Using Section 179 with an Equipment Lease or an Equipment Financing Agreement might be the most profitable decision you make this year.

Why? Because the taxes you save with the deduction will almost always exceed your cash outlay for the year when you combine (i) a properly structured Equipment Lease or Equipment Finance Agreement with (ii) a full Section 179 deduction. It is a bottom-line enhancing tool that allows you to add new equipment, vehicles, and/or software to your business.



Section 179 Qualified Financing and Leasing

In most cases, there is a benefit to use Section 179 Qualified Financing for all business equipment purchases as in the explains shown.

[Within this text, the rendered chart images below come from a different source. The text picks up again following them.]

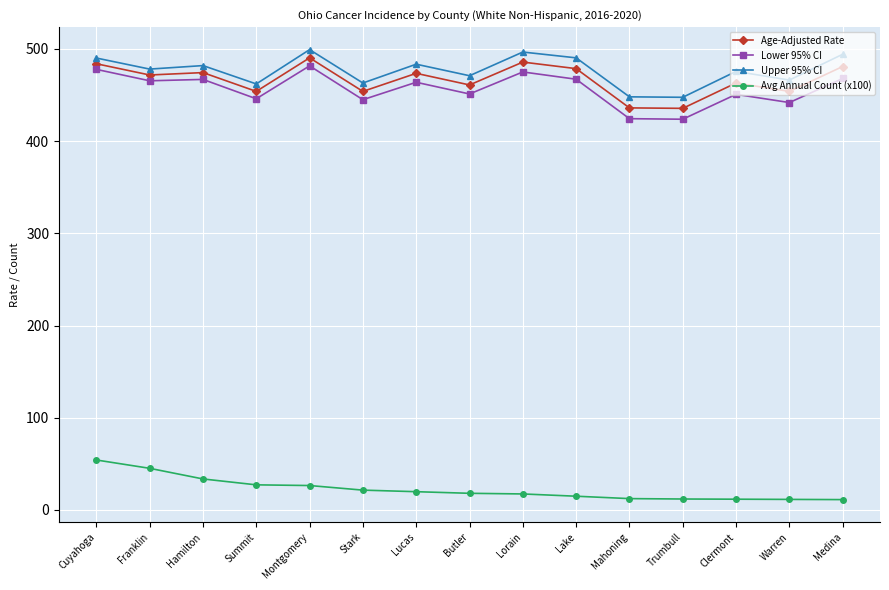

What are all the series names shown in the legend?

Age-Adjusted Rate, Lower 95% CI, Upper 95% CI, Avg Annual Count (x100)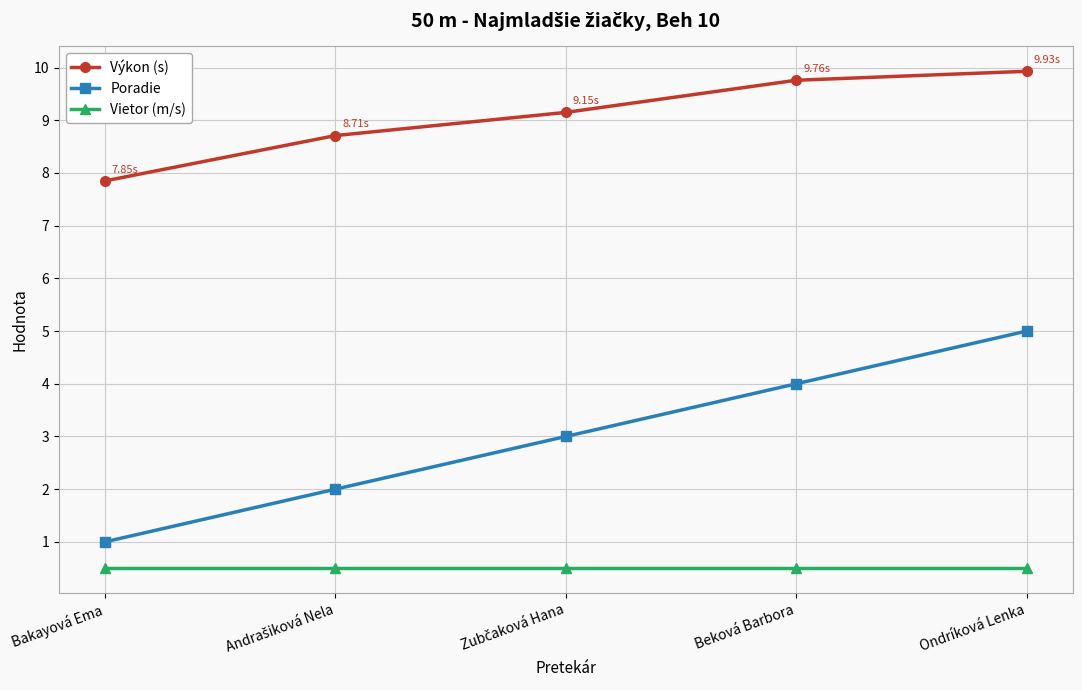

True or false: Výkon (s) and Vietor (m/s) intersect in this chart.

False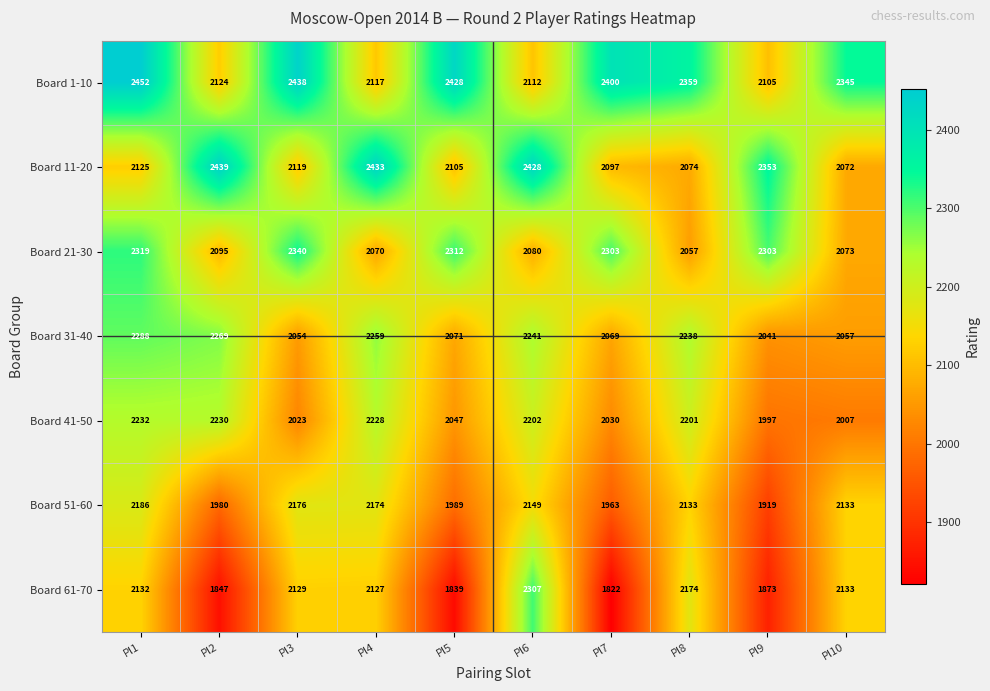

The Board 11-20 series shows 2119 at Pl3. True or false?

True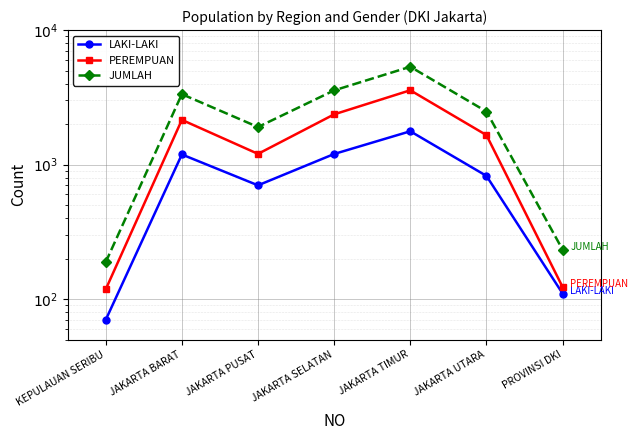

True or false: PEREMPUAN has a value of 32 at PROVINSI DKI.

False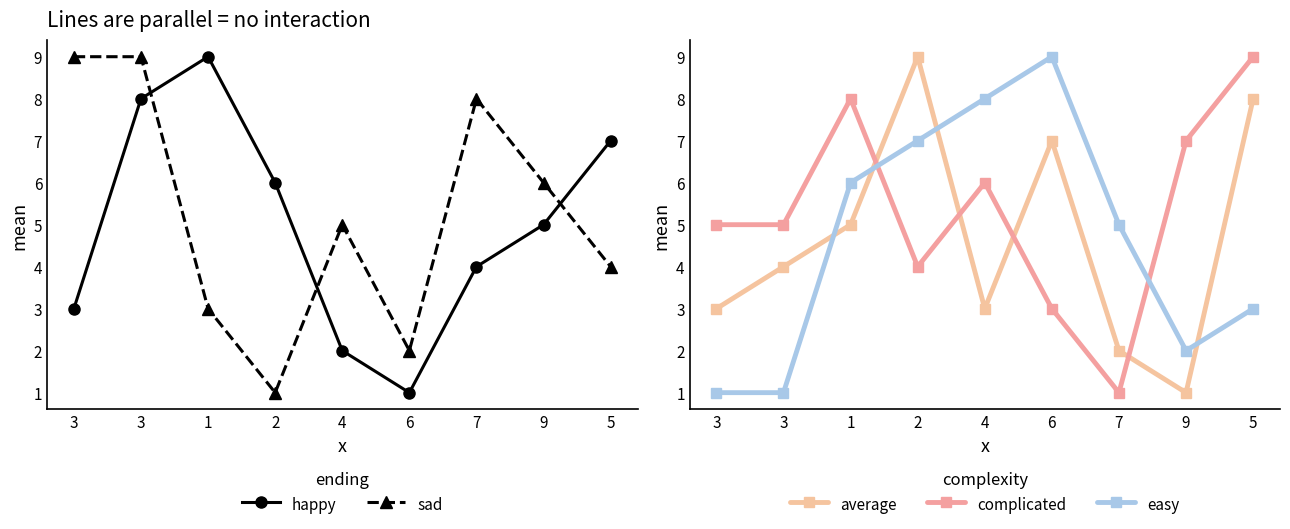

How many easy values are between 2 and 7?

5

Advantages of Leasing and Financing

The obvious advantage to leasing or financing equipment and then taking the Section 179 Deduction is the fact that you can deduct the full amount of the equipment without paying the full amount this year. The amount you save in taxes can actually exceed the payments, making this a very bottom-line friendly deduction (You are READING THIS CORRECTLY; in many cases, the tax savings from the deduction will make your bank account larger than if you never financed the equipment in the first place.) as mention in some cases, not all.



Leasing & Section 179

Did you know that your company can lease equipment and still take full advantage of the Section 179 deduction?

The main benefit of a non-tax capital lease is that you can still take full advantage of the Section 179 Deduction, yet make smaller payments. With a non-tax capital lease, you can acquire and write-off up to the deduction limit worth of equipment this year, without actually spending that amount this year.

In other words, a small business that is managing cash flow can leverage a non-tax capital lease to minimize out-of-pocket cash, and still take the full Section 179 Deduction.

Examples of non-tax capital leases include a ‘$1 Buyout Lease’ and a ‘10% Purchase Upon Termination (PUT) Lease’. In many cases, the amount you save in taxes will be MORE than the total of your first year’s payments.